Çarlık ordusu geri çekilmeye başlar. Ta ki, 3 Mart 1918 tarihinde imzalanan Brest-Litovsk Antlaşması ile Ruslar bütün cephelerden tamamen çekilirler.
Rus ordusundaki dağınıklık ve geri çekilme sürecinde Kazım Karabekir komutasındaki Osmanlı ordusu yer yer Ruslarla ve özellikle Rus ordusu içerisinde bulunan Ermeni taburlarıyla çatışır.
Burada Rus işgalini sonlandıran asıl olay Rusya’daki 1917 Ekim Devrimi’dir. Kaldı ki bu durum Rusya’nın diğer cepheleri için de geçerlidir. Birinci Dünya Savaşında Osmanlıların çok büyük toprak kayıplarına karşın, tek kazandığı toprak parçası Kars, Ardahan, Artvin bölgesidir.
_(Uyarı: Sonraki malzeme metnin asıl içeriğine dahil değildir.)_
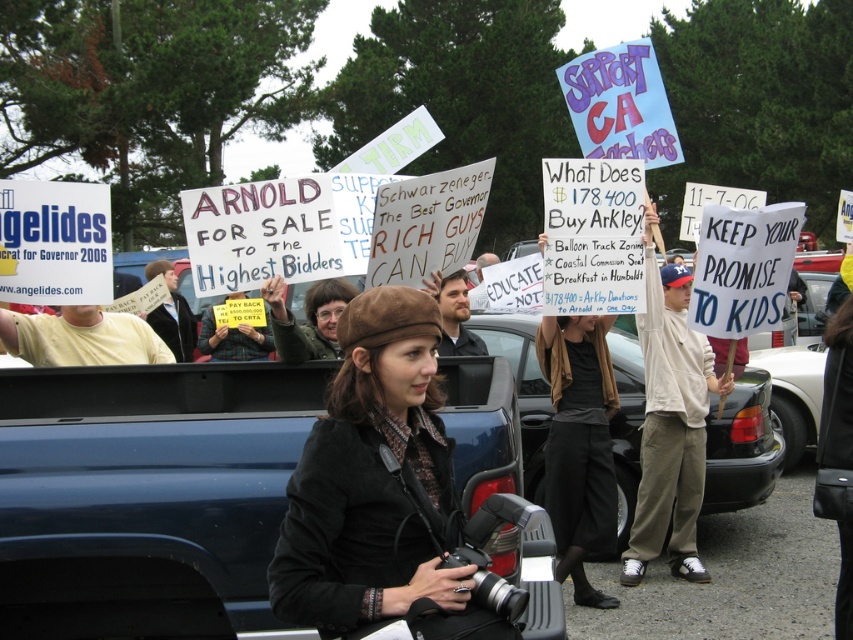
Does brown suede beret at center lie in front of black cotton pants at center?

Yes, brown suede beret at center is in front of black cotton pants at center.

Is brown suede beret at center wider than black cotton pants at center?

Yes, brown suede beret at center is wider than black cotton pants at center.

This screenshot has width=853, height=640. What do you see at coordinates (378, 486) in the screenshot? I see `brown suede beret at center` at bounding box center [378, 486].

Where is `brown suede beret at center`? brown suede beret at center is located at coordinates (378, 486).

Is brown suede beret at center smaller than black glossy car at center?

Yes, brown suede beret at center is smaller than black glossy car at center.

This screenshot has height=640, width=853. Find the location of `brown suede beret at center`. brown suede beret at center is located at coordinates (378, 486).

Where is `brown suede beret at center`? brown suede beret at center is located at coordinates (378, 486).

Does white fabric hoodie at center have a greater height compared to black glossy car at center?

Yes, white fabric hoodie at center is taller than black glossy car at center.

Who is positioned more to the right, white fabric hoodie at center or black glossy car at center?

Positioned to the right is black glossy car at center.

The width and height of the screenshot is (853, 640). Identify the location of white fabric hoodie at center. (670, 420).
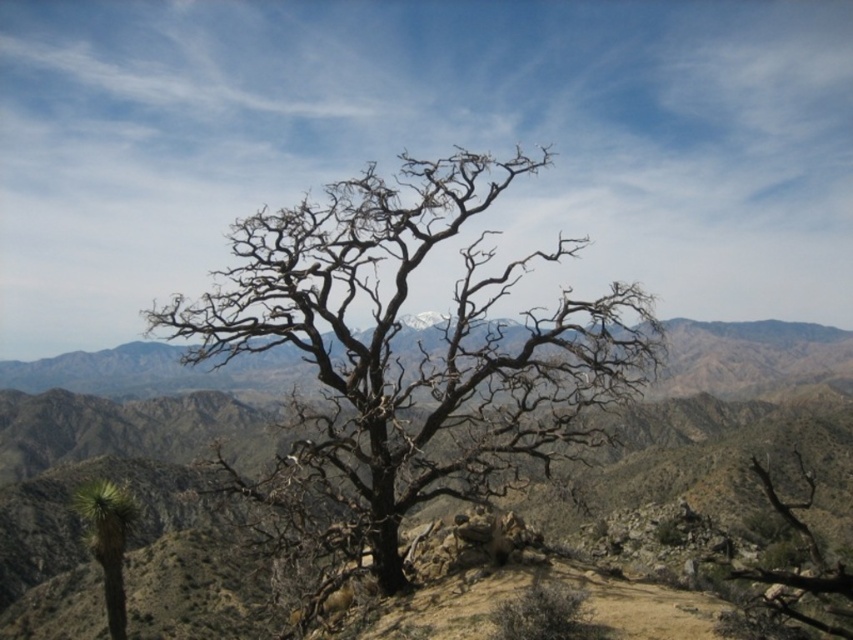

Özellikle son yıllarda ülkemizde akademik dünya dahil her tarafta milliyetçi, ırkçı, İslamcı tarihçiliğin üretimine hız verildi. Bilimsellikten, tutarlılıktan, gerçeklikten uzak, hamaset ve propagandist dille üretilen bu literatürün toplumda, eğitim ve kültür alanında kurduğu egemenlik karşısında Badem’in kitabı, çöle çevrilmiş yazın dünyasındaki vaha gibi.
Bir kitabı tanımanın en iyi yolu, onu okumaktan geçer.